» **MATERIAL FOR THE TASK**
• • • • •

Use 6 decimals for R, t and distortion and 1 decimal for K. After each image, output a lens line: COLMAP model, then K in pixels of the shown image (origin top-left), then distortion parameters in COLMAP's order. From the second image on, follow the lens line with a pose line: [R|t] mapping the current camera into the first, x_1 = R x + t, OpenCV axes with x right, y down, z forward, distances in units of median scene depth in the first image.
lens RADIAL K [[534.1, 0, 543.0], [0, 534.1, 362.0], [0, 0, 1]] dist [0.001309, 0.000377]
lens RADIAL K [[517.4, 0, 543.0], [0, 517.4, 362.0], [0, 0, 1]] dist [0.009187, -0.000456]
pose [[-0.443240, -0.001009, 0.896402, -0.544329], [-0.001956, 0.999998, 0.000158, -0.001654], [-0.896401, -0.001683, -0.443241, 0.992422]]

• • • • •

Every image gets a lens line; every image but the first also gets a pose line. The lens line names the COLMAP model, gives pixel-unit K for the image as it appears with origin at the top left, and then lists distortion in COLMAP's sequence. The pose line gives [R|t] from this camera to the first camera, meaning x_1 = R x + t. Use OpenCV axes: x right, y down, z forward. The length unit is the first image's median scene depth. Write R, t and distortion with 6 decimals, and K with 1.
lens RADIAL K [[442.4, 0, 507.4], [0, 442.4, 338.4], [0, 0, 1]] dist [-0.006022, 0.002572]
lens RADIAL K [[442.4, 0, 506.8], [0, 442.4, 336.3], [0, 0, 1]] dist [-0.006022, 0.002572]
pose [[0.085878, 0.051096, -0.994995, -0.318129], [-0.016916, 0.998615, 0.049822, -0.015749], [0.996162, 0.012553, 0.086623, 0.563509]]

• • • • •

» **THE PROBLEM**
Extract, without any change, everything above from the line that contains "Every image gets" down to the line that contains "0.012553, 0.086623, 0.563509]]", including both of those lines.

» **ANSWER SECTION**
Every image gets a lens line; every image but the first also gets a pose line. The lens line names the COLMAP model, gives pixel-unit K for the image as it appears with origin at the top left, and then lists distortion in COLMAP's sequence. The pose line gives [R|t] from this camera to the first camera, meaning x_1 = R x + t. Use OpenCV axes: x right, y down, z forward. The length unit is the first image's median scene depth. Write R, t and distortion with 6 decimals, and K with 1.
lens RADIAL K [[442.4, 0, 507.4], [0, 442.4, 338.4], [0, 0, 1]] dist [-0.006022, 0.002572]
lens RADIAL K [[442.4, 0, 506.8], [0, 442.4, 336.3], [0, 0, 1]] dist [-0.006022, 0.002572]
pose [[0.085878, 0.051096, -0.994995, -0.318129], [-0.016916, 0.998615, 0.049822, -0.015749], [0.996162, 0.012553, 0.086623, 0.563509]]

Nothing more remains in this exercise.